Specifically, does adding more cases make the program slower?
Scenario Under Consideration
Analyze the time complexity of the following code snippet.
string GetDayType(int day) => day switch
{
1 => "Monday",
2 => "Tuesday",
3 => "Wednesday",
4 => "Thursday",
5 => "Friday",
6 => "Saturday",
7 => "Sunday",
_ => "Invalid"
};
This code returns the name of the day based on a number using a modern switch expression.
Identify Repeating Operations
Identify the loops, recursion, array traversals that repeat.
- Primary operation: None repeating. The switch is a single control structure.
- How many times: Evaluated once per call in constant time.
How Execution Grows With Input
The C# compiler optimizes switch expressions on integers to a jump table (array lookup), which is constant time regardless of the number of cases.

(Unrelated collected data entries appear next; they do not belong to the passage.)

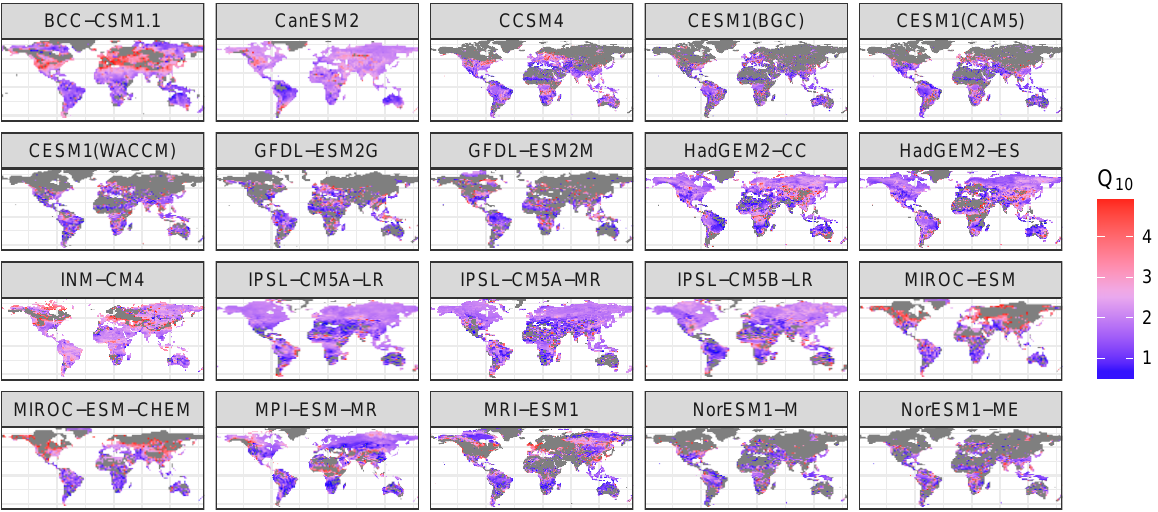
Figure 3. Inferred Q 10 values from the Earth system models (CMIP5, RCP 8.5). The color scheme is centered around the field-driven Q 10 median value of 2.2. Grey indicates non-typical Q 10 values that were nonfinite, less than 0.5, or greater then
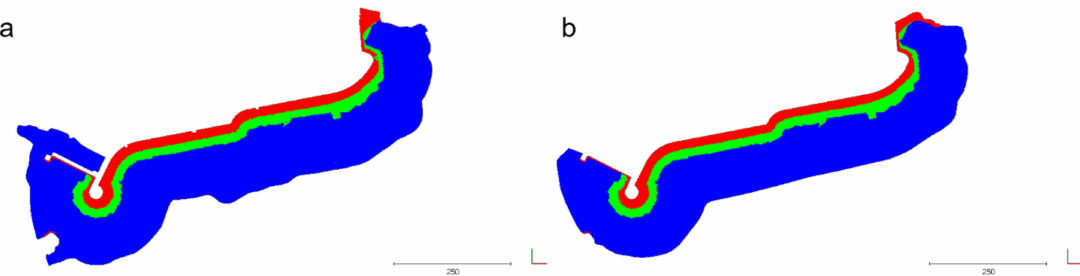
Figure 7. Sea bottom (blue), submerged breakwater (green) and emerged breakwater (red) for DSM 1 ( a ) and DSM 2 ( b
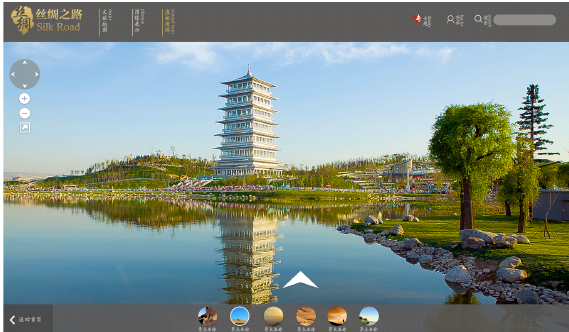
Figure 6: Example on interface design for Three-dimensional virtual tour of the website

| Input Size (number of cases) | Approx. Operations |
|---|---|
| 5 | 1 lookup |
| 10 | 1 lookup |
| 100 | 1 lookup |
Pattern observation: Constant time O(1), independent of the number of cases.
Final Time Complexity
Time Complexity: O(1)
This means the execution time is constant, even as the number of cases grows, thanks to compiler optimizations like jump tables.
Common Mistake
[X] Wrong: "Switch expressions check cases one by one, so O(n) where n is number of cases."
[OK] Correct: For integral types like int with known values, the compiler generates a jump table for O(1) lookup, not linear scanning.
Interview Connect
Understanding compiler optimizations for switch shows deep knowledge of how high-level code translates to efficient machine instructions.
Self-Check
"What if the switch expression used a dictionary lookup instead? How would the time complexity change?"
(Hint: Dictionary lookup is amortized O(1), similar to switch jump table.)